Segment Open

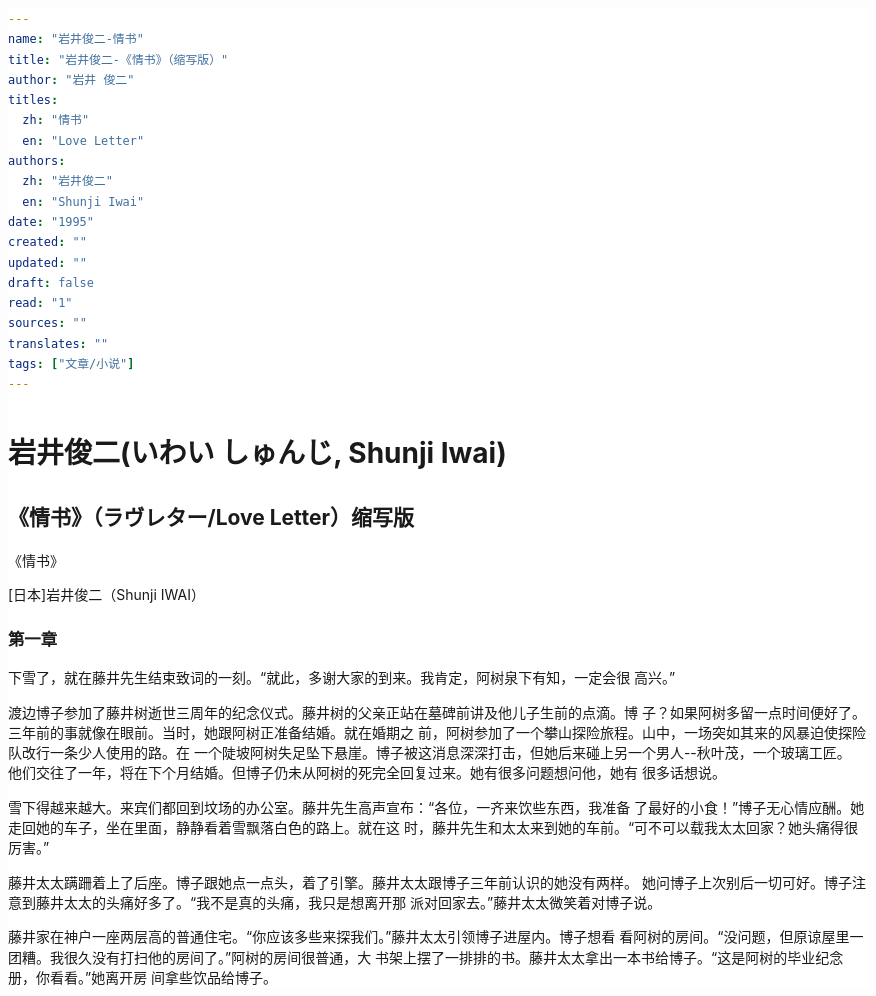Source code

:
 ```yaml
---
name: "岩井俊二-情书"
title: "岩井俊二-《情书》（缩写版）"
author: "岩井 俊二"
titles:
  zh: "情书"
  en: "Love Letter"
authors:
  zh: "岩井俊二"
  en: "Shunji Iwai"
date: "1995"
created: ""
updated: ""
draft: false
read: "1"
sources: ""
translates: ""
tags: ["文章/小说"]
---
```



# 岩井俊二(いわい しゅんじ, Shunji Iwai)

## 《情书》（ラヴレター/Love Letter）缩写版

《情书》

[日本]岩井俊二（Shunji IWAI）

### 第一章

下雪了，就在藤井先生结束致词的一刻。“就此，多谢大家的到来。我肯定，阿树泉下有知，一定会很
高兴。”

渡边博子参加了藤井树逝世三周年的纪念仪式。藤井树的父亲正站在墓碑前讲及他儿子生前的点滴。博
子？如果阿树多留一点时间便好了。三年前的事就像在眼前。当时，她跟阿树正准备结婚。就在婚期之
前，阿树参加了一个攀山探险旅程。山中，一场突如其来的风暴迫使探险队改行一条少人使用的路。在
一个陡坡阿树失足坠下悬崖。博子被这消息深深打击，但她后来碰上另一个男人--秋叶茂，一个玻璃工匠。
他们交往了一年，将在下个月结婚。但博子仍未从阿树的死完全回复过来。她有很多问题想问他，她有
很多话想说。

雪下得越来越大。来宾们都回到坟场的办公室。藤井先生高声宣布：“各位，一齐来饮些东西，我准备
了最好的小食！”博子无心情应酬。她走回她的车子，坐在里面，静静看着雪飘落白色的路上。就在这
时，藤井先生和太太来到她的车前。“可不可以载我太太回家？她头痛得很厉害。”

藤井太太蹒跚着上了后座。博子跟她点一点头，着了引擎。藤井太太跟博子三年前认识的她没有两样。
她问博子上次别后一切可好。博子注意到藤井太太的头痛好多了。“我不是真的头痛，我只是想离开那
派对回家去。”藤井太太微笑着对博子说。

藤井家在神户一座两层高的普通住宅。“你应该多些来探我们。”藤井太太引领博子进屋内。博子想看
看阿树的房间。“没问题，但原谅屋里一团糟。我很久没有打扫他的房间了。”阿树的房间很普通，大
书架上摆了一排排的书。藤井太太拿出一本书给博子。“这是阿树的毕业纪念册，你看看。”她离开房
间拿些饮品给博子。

Segment Closed

* _EXERCISE DETAILS_: Looking at the listing above, count the lines that contain "岩井俊二" and give nothing but the number.

* _EXERCISE RESULT_: 5